• [Task brief]:
Return the records exactly as they appear below, omitting the pictures.

** Opening Available data block **

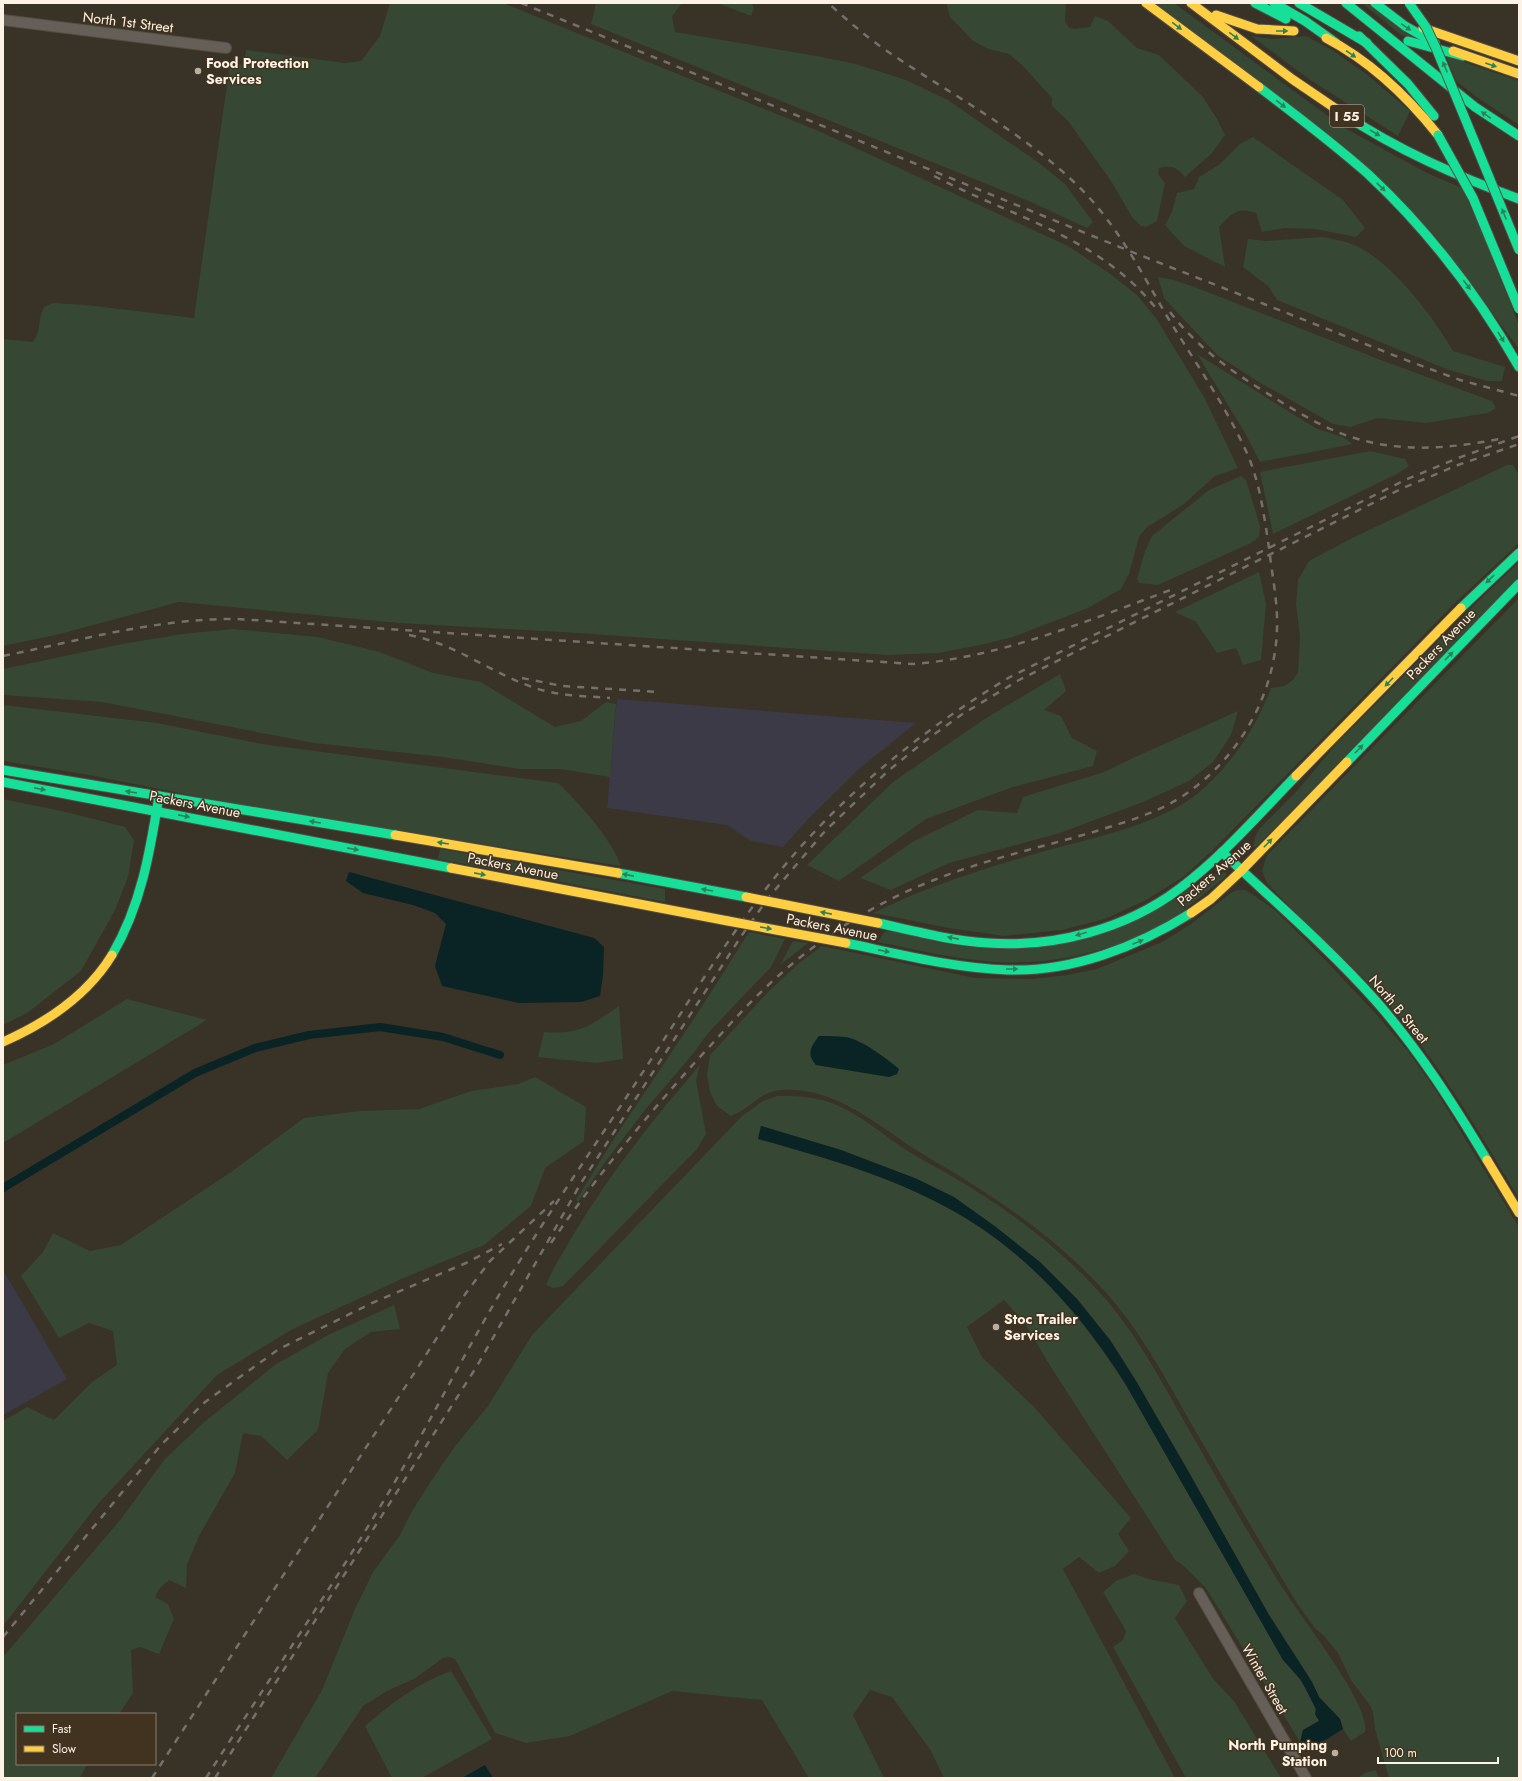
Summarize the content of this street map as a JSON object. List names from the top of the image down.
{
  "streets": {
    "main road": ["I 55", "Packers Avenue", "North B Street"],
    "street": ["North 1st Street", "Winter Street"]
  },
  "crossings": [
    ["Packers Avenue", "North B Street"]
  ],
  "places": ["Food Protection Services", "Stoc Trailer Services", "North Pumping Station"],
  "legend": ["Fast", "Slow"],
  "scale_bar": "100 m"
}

** Closing Available data block **

• [Solution]:
Summarize the content of this street map as a JSON object. List names from the top of the image down.
{
  "streets": {
    "main road": ["I 55", "Packers Avenue", "North B Street"],
    "street": ["North 1st Street", "Winter Street"]
  },
  "crossings": [
    ["Packers Avenue", "North B Street"]
  ],
  "places": ["Food Protection Services", "Stoc Trailer Services", "North Pumping Station"],
  "legend": ["Fast", "Slow"],
  "scale_bar": "100 m"
}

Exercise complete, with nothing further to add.